Amigo(a) pastor(a), vamos refletir um pouco mais sobre a gestão de nossas igrejas dentro da realidade brasileira. Quantos de nós, pastores e líderes de ministérios já paramos para pensar sobre o que fazer para criar um ministério com raízes sólidas, não tendo sempre que gerenciar crises, mas sim gerenciar seus resultados benéficos e um crescimento saudável?
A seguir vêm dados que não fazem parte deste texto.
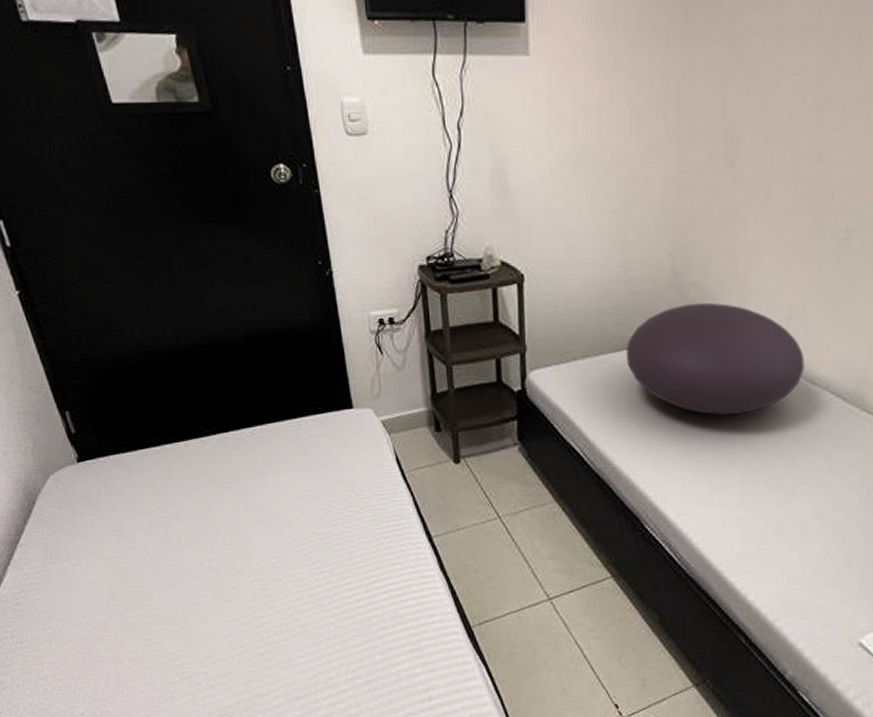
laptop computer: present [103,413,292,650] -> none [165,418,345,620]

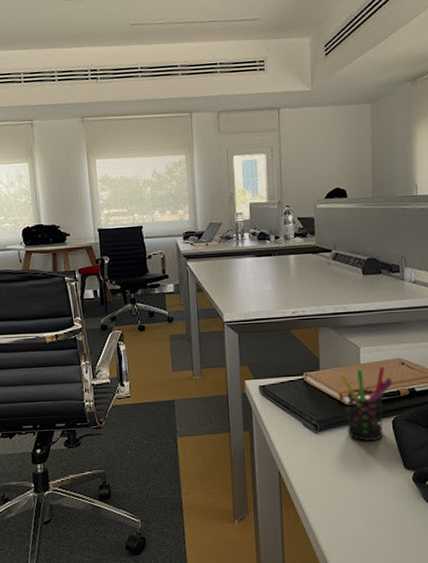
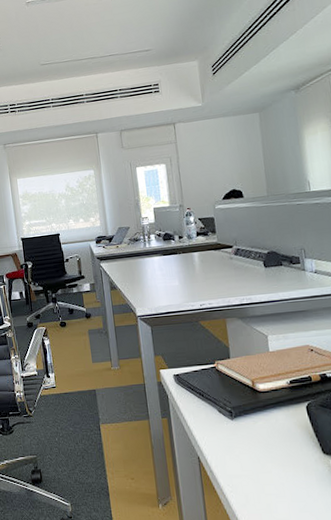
pen holder: present [339,366,393,441] -> none [249,353,304,427]

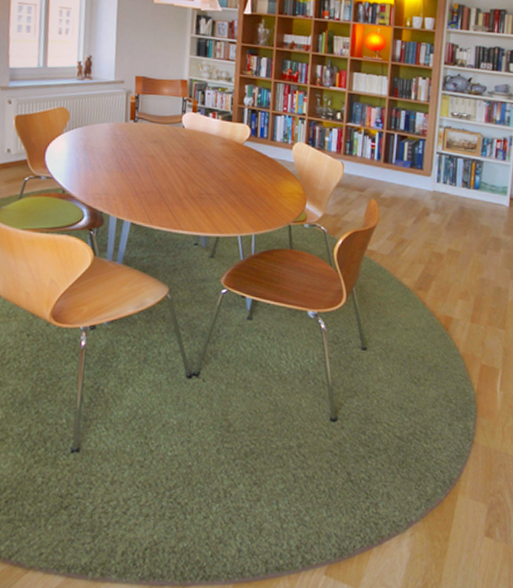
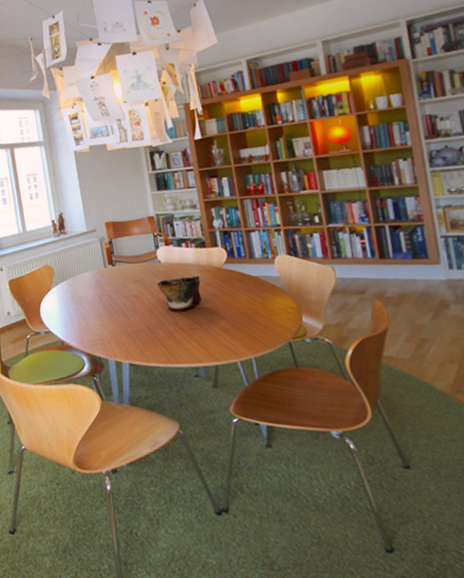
bowl: none [176,146,220,179] -> present [157,275,202,311]

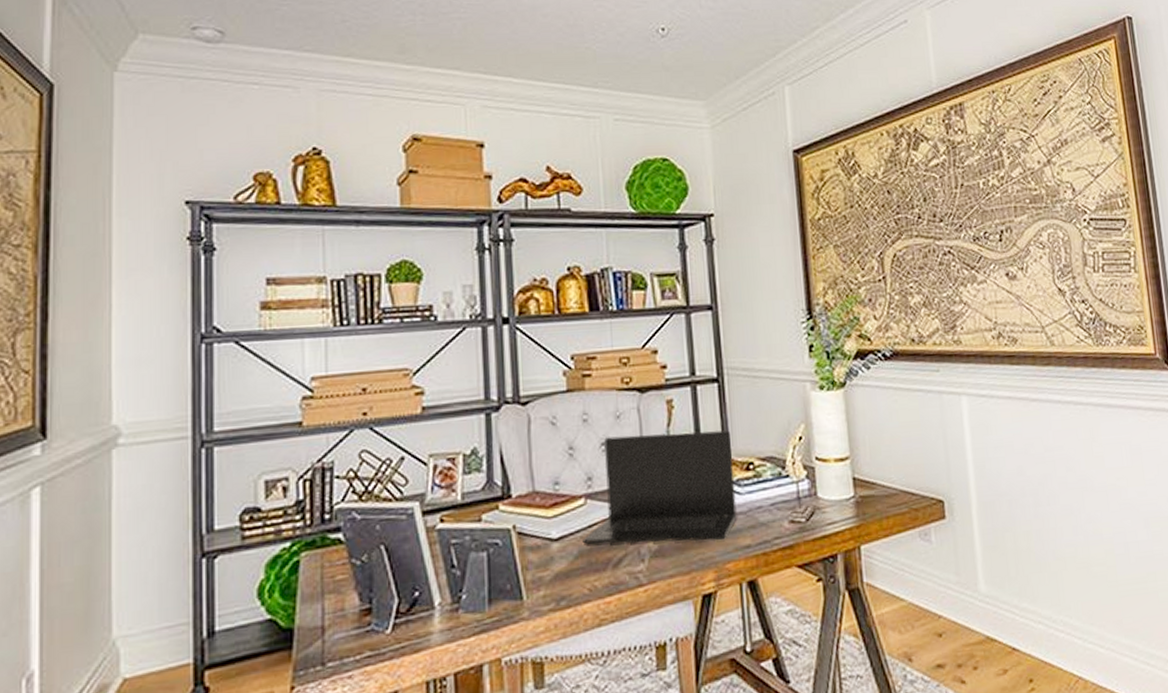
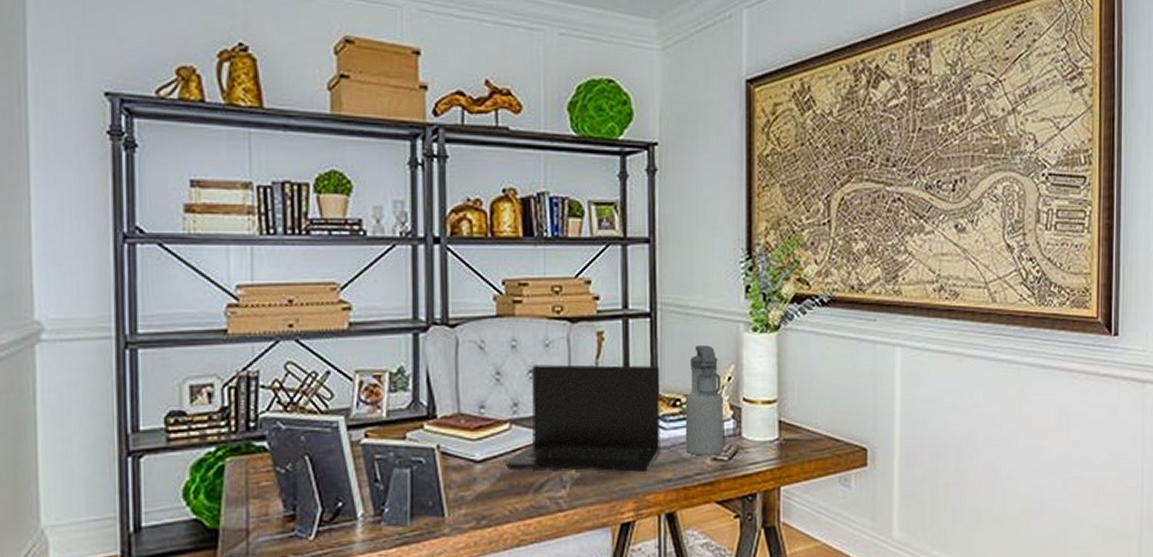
water bottle: none [758,407,800,519] -> present [685,346,723,456]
Vivendo por longos em meio a inúmeros líderes, venho pesquisando quais são os prováveis fatores que levam um pastor a manter sua igreja por anos sem inovar, sem estruturar e sem avançar em seu ministério. Tenho me deparado com igrejas que há mais de 10 ou 15 anos ainda não conseguiram criar uma equipe ministerial estruturada, não possuem um departamento de gestão ministerial e muito menos um departamento financeiro transparente, funcional e objetivo.

Muitos se utilizam da própria igreja como um meio de subsistência, uma forma de garantir o sustento da família sem necessariamente precisar trabalhar para alguém. A questão é que o pressuposto da criação de uma igreja não é para subsistência e sim para o crescimento e desenvolvimento, possuindo um papel muito especial na sociedade, para geração de vidas transformadas e fortalecimento da camada social local. A manutenção financeira do pastor é uma consequencia do bom desempenho realizado pelo foco ministerial da igreja, que são em primeiro lugar, as pessoas.

Tenho observado dentro de um número de amostragem bem significativo, que a igreja tem a cara do seu pastor, muitas vezes ela é a extensão de sua personalidade, ou de suas características pessoais. Percebemos claramente que um líder que se identifica mais com a área ministerial provavelmente terá ou tem problemas com as áreas administrativas ou financeiras e vice versa.

Outro fator que tenho observado como limitador de crescimento ministerial, lembrando que estamos navegando em nossa reflexão dentro da pequena e média igreja, é a postura do pastor. Como assim? O pastor é aquele que “trabalha O negócio” e não trabalho NO negócio”. Pastores tendenciosamente assumem papéis que deveriam delegar com mais facilidade, promovendo o desenvolvimento dos outros líderes no ministério, e podendo ter uma visão mais global da igreja.

Quais as origens de comportamentos tão diferentes como os citados acima? Uma das várias respostas é a falta de algumas competências como líderes ministeriais que devem ser investigadas, descobertas e posteriormente desenvolvidas.

Que Deus abençoe o seu ministério e a sua gestão como lider.